Stored data entries
○ ○ ○ ○ ○ ○ ○

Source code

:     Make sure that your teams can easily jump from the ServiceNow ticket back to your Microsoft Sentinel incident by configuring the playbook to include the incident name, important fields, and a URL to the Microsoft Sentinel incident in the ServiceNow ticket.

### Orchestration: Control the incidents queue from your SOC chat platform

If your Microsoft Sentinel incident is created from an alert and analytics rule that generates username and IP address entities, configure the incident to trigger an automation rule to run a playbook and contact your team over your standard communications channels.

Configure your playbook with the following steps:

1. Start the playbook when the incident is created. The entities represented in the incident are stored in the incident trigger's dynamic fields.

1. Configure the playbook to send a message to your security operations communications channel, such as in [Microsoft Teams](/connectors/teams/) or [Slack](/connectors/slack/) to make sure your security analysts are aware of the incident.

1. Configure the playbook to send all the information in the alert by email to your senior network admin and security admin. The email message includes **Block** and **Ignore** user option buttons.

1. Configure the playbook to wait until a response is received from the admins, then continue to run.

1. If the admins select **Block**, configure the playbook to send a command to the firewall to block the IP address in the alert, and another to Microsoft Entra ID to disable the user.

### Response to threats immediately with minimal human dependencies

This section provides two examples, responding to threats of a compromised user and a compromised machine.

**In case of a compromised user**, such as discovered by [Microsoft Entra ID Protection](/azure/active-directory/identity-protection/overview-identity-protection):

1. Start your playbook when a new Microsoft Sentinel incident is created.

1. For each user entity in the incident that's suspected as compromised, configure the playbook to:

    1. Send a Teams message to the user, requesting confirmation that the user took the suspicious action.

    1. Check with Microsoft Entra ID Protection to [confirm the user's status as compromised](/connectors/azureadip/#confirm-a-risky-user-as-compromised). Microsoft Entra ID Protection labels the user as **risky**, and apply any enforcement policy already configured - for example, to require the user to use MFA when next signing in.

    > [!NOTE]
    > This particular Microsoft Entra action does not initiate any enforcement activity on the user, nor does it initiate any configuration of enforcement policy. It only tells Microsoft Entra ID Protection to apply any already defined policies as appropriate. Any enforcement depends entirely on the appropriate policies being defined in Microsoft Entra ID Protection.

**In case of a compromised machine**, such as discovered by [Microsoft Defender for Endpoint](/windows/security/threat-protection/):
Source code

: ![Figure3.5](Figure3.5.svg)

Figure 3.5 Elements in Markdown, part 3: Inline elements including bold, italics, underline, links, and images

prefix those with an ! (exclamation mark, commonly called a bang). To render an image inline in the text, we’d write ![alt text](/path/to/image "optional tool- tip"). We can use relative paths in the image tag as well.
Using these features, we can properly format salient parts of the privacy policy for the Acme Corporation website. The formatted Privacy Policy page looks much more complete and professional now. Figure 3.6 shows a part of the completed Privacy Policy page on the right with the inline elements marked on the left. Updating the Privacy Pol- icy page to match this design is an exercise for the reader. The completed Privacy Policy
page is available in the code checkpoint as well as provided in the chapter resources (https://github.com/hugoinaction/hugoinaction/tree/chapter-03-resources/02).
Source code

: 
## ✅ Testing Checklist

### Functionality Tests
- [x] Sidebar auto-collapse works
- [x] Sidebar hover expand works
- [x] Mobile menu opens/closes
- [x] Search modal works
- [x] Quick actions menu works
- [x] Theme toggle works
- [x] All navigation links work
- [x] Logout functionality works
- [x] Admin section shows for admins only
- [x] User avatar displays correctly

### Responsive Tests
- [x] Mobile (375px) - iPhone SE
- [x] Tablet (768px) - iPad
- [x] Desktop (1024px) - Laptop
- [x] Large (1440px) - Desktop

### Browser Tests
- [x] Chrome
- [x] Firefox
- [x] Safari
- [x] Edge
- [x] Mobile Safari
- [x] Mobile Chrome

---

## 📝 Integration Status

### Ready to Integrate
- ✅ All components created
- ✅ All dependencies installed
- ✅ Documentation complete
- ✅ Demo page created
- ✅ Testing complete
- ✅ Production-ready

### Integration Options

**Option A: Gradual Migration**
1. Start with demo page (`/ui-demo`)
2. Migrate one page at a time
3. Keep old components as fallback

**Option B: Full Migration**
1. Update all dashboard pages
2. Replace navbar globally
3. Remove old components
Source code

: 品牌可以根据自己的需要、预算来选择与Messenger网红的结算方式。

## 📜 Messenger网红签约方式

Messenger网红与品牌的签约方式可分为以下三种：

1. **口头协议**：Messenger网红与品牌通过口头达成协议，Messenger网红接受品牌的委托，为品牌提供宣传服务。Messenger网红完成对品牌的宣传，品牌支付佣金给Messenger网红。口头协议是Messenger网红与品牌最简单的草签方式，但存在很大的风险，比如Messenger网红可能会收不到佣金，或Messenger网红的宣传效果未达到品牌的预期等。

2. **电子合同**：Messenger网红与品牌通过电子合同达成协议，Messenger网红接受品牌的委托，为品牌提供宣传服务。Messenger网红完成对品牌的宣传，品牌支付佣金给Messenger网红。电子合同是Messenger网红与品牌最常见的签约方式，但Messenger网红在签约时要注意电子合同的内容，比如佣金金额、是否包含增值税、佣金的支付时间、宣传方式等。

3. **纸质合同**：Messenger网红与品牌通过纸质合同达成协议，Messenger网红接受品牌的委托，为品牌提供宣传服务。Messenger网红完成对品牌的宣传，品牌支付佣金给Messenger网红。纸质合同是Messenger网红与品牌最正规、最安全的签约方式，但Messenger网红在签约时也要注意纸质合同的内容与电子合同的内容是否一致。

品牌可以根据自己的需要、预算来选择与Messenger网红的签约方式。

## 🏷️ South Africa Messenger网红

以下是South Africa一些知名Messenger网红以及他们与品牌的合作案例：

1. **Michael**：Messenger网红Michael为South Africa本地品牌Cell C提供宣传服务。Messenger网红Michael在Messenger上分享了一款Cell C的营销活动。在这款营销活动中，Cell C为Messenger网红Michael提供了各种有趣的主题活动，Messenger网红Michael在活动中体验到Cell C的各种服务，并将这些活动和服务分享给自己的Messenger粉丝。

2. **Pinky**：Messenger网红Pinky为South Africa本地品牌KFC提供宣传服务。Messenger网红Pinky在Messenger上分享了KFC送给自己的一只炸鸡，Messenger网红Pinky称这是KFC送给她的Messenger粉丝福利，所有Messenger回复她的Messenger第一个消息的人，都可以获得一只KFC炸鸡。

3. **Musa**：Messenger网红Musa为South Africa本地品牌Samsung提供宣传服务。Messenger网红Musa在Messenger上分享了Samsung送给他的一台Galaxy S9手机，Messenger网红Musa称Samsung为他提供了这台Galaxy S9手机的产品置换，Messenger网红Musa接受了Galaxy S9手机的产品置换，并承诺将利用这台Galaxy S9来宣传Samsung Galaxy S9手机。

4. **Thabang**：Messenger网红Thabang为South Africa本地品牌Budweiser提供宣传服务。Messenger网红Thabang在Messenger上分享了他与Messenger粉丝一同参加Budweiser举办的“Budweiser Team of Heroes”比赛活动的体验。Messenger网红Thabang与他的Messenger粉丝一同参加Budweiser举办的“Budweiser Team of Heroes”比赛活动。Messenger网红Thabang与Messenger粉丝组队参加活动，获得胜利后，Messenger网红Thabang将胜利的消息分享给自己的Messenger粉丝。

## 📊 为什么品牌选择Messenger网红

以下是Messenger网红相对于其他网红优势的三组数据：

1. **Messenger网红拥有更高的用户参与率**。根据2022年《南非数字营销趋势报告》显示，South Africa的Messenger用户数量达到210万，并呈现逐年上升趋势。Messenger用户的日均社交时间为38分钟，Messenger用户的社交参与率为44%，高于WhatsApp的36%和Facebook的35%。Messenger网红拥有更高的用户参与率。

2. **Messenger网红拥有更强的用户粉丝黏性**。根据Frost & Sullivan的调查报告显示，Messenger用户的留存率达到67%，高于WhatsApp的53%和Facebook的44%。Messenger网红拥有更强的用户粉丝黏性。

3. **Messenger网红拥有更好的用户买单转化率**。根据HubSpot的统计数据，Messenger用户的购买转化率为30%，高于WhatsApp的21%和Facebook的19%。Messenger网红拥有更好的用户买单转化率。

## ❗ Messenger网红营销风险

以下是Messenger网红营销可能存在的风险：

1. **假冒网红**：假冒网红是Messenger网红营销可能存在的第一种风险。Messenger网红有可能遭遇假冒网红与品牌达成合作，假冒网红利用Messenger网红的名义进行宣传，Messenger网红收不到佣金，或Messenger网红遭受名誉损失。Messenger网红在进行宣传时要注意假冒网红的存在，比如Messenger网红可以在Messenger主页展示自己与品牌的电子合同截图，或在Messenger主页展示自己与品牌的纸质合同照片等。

○ ○ ○ ○ ○ ○ ○

• **Work required**
Reproduce the lines exactly, starting with the line that contains "This section provides" and going on through the line that contains "1. Send a Teams".

• **Your response**
This section provides two examples, responding to threats of a compromised user and a compromised machine.

**In case of a compromised user**, such as discovered by [Microsoft Entra ID Protection](/azure/active-directory/identity-protection/overview-identity-protection):

1. Start your playbook when a new Microsoft Sentinel incident is created.

1. For each user entity in the incident that's suspected as compromised, configure the playbook to:

    1. Send a Teams message to the user, requesting confirmation that the user took the suspicious action.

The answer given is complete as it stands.